Preschool (illustrative)
Preschool (illustrative)iStock

The Education Ministry will no longer allow special requests for children born after January 1 to be allowed into municipal preschools, Israel Hayom reported.

Under the Free Education Law, children born between January 1 and December 31 of a given year are required to attend preschool beginning the year they turn three years old.

For example, children born between January 1, 2017 and December 31, 2017, will begin municipal (free, publicly funded) preschool on September 1, 2020. In this way, January's children would start preschool at the age of three years and eight months, while December's children would start preschool at the age of two years and eight months.

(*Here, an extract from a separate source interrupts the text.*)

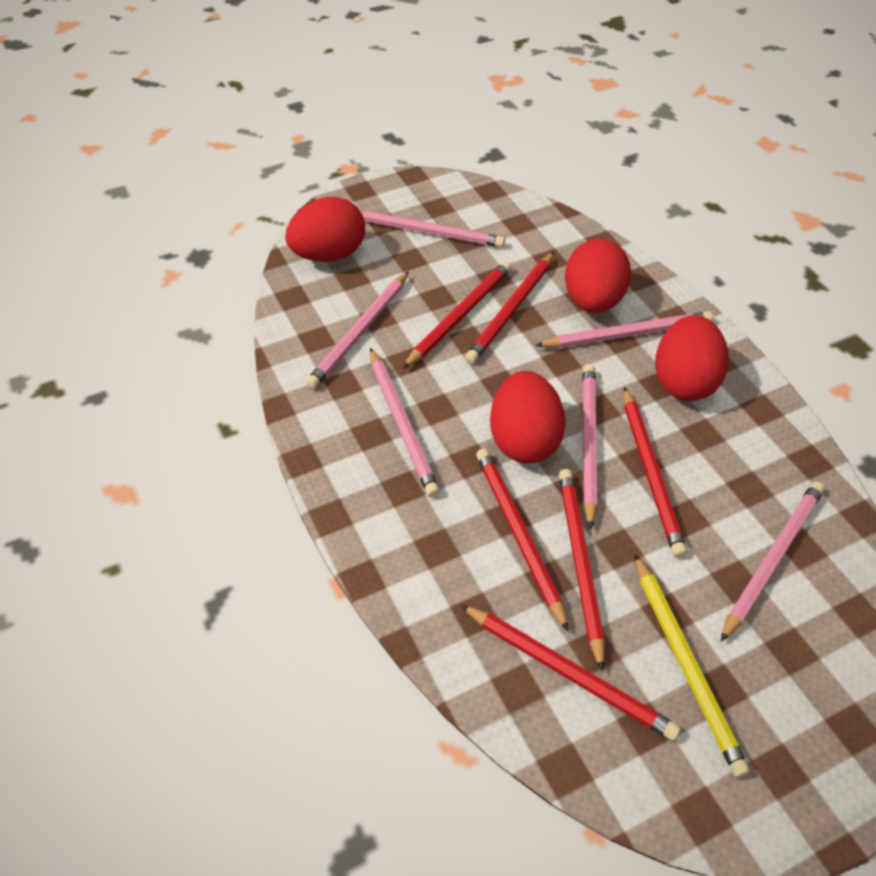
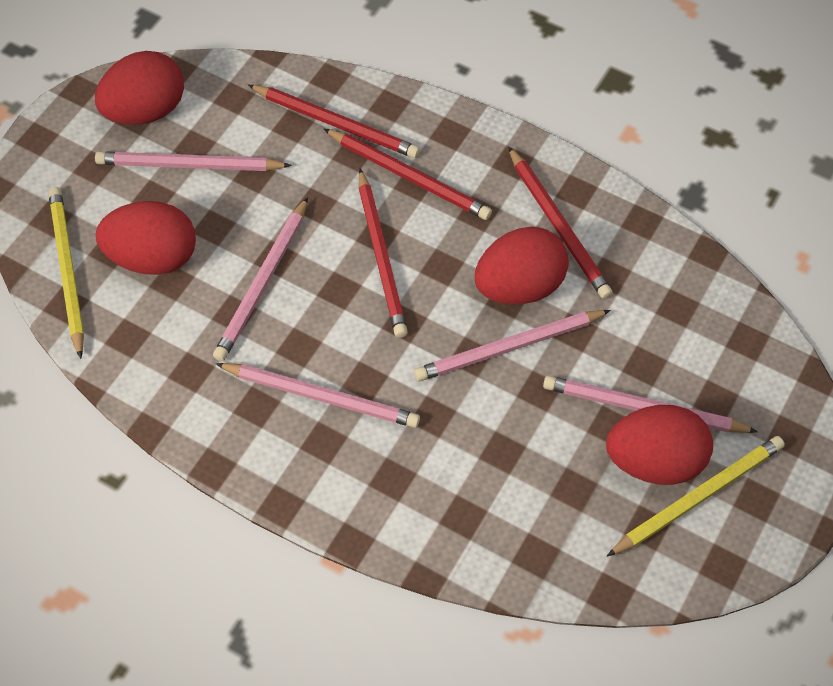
pink pencil: 6 -> 5
red pencil: 6 -> 4
yellow pencil: 1 -> 2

Until now, parents whose children were born in the first fifteen days of January the following year - who missed the cutoff by two weeks - could submit a special request asking that their children be admitted to preschool a year early. These children would usually be admitted if there was extra space, and would be required to pay full tuition (900 NIS, or $260.57, per month).

However, the Educaiton Ministry has now ordered municipalities not to allow special requests anymore.

Inquiries showed that the committees had been operating in violation of the law, and when the Education Ministry discovered the operation, it decided to end the procedures.

"Beginning with the September 2020 school year, it will no longer be permissible to admit someone who has not yet turned three years old, in accordance with the Compulsory Education Law," a letter from the Education Ministry said. "Therefore, registering children born after December 31, 2017, will not be permissible."